Q 4. Find all employees born in either 1956 or 1965. Here we use a function called YEAR, we will learn about this later.

select * from (
select emp_no, birth_date, first_name, last_name 
  from employees.employees e
 where year(birth_date) = 1956
 
union 

select emp_no, birth_date, first_name, last_name 
  from employees.employees e
 where year(birth_date) = 1965
) as a
order by 1
limit 10
;

If you see the results above, we only got birthday years from 1956 and 1965. One thing to remember for Union is that the resulting columns returned by both queries should be the same count and have the same datatypes.

Remember that join is much broader than what has been defined above. You will have to play around different queries to learn them.

Aggregate functions – Group By

Group by clause is used for summarizing and printing values. We will start with an example.

Q 1. List count of employees by job title.

select t.title, count(t.emp_no)
  from employees.titles t
 group by t.title
 order by 2 desc
;

Let’s see what we are doing here. We are getting the count of employees for every job title, however, grouping it for each job title present. One think to note here is that every grouping has to be added to the group by clause below. Here we used count, but we could have used any aggregation functions we had defined earlier.

Let’s make it a little bit more complicated.

Q 2. List count of employees by job title under each department.

select d.dept_name, t.title, count(de.emp_no)
  from employees.titles t
  join employees.dept_emp de on de.emp_no = t.emp_no and sysdate() between de.from_date and de.to_date 
  join employees.departments d on d.dept_no = de.dept_no
 where sysdate() between t.from_date and t.to_date 
 group by d.dept_name, t.title
 order by 1, 2
;

Let’s take one more example.

Q 3. Get the average salary for each gender.
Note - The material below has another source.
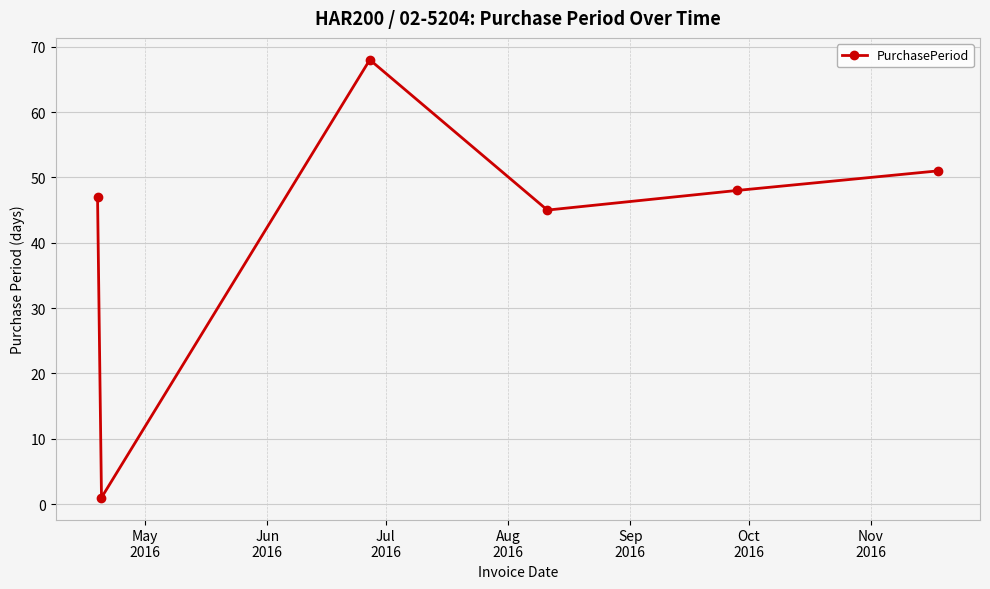

What is the average value?

43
select e.gender, truncate(avg(s.salary), 2)
  from employees.salaries s
  join employees.employees e on e.emp_no = s.emp_no 
 where sysdate() between s.from_date and s.to_date
 group by e.gender 
;

One additional thing of interest here. We have used a MySQL function TRUNCATE here. This was used to restrict the values for the salary average to 2 decimal places. There are a lot of other such functions that MySQL provide. At the time of writing, you can access all of these function list here.

MySQL :: MySQL 8.0 Reference Manual :: 12.1 Built-In Function and Operator Reference

Let’s restrict this is to a specific departments.

Q 4. Get the average salary for each gender for departments d001 and d002.

select de.dept_no, e.gender, truncate(avg(s.salary), 2)
  from employees.salaries s
  join employees.employees e on e.emp_no = s.emp_no
  join employees.dept_emp de on de.emp_no = e.emp_no and sysdate() between de.from_date and de.to_date 
 where sysdate() between s.from_date and s.to_date
 group by de.dept_no, e.gender
 having de.dept_no in ('d001', 'd002')
;

We have introduced a new clause here, HAVING. The difference between HAVING and WHERE is that HAVING filters within the group and is hence more efficient.

CASE statements

We will take CASE as a separate heading, as it is sometimes required for evaluation and printing data based on some queries.

Q 1. List all employees with their salaries. Additionally, state the following,

• If salary is less than 60K, label as Grade 1
• If salary is greater than 60K but less than 120K, label as Grade 2
• All others label as Grade 3

select concat(e.last_name, ', ', e.first_name) as "Name", s.salary as "Salary",
  case
  	when s.salary < 60000 then 'Grade 1'
  	when s.salary between 60000 and '120000' then 'Grade 2'
  	else 'Grade 3'
  end as "Grade"
  from employees.salaries s
  join employees.employees e on e.emp_no = s.emp_no
 where sysdate() between s.from_date and s.to_date
  limit 15
;

Conclusion

That was a long one. Hope you find this useful as a reference. Ciao for now!